Severity of disease, rather than xerosis, correlates with pruritus in patients with atopic dermatitis.

BACKGROUND: Atopic dermatitis (AD) is a chronic, relapsing skin disease characterized by xerosis and pruritus. As pruritus is an unpleasant sensation and the associated scratching aggravates the skin eruption considerably, it is important to control this symptom when treating AD. Dry skin is generally considered to be a potential cause of pruritus in xerotic skin diseases, but a clear correlation between pruritus and atopic xerosis has not been demonstrated. Aim To examine the contribution of atopic xerosis to the development of pruritus in AD. METHODS: Twenty-two patients with AD (12 males and 10 females; mean age, 27.5 years) were examined. Xerosis and the severity of disease were evaluated using the Objective Severity Assessment of Atopic Dermatitis (OSAAD) and the SCORing Atopic Dermatitis (SCORAD) index, respectively. A modified SCORAD index was calculated by removing the symptoms potentially associated with pruritus (intensity of itching and insomnia) from the standard SCORAD index. Pruritus was evaluated using both a visual analog scale and the Verbal Itch Score.
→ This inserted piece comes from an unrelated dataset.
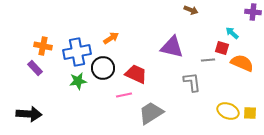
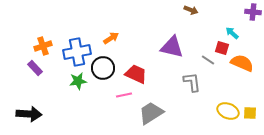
orange cross: rotated 30 degrees counterclockwise
gray line: rotated 40 degrees clockwise
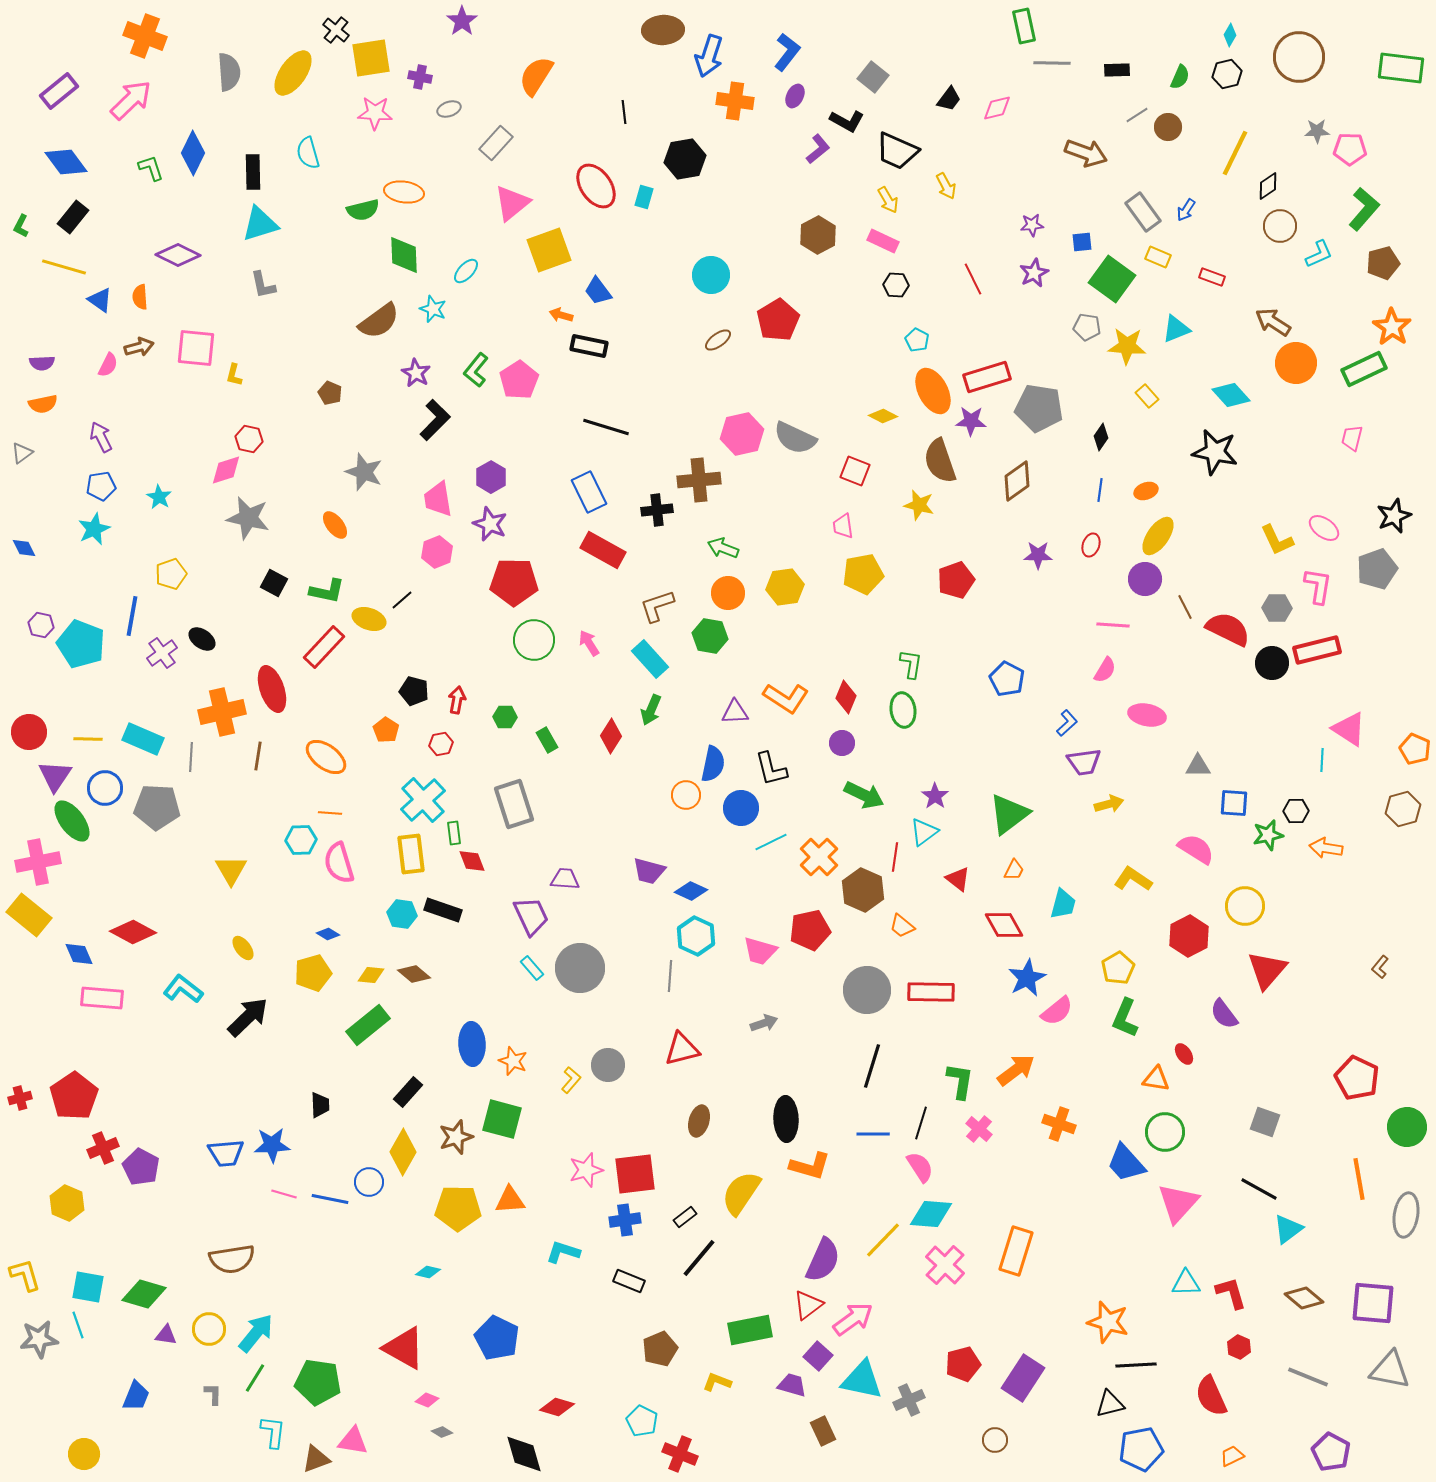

RESULTS: The severity of AD (modified SCORAD index) correlated better than atopic xerosis (OSAAD score) with both pruritus scores, possibly indicating that the use of appropriate anti-inflammatory agents may be helpful in controlling pruritus as well as skin eruption in AD. CONCLUSION: Our data suggest that the severity of disease (or skin inflammation) provides a greater contribution than xerosis to the development of pruritus in AD.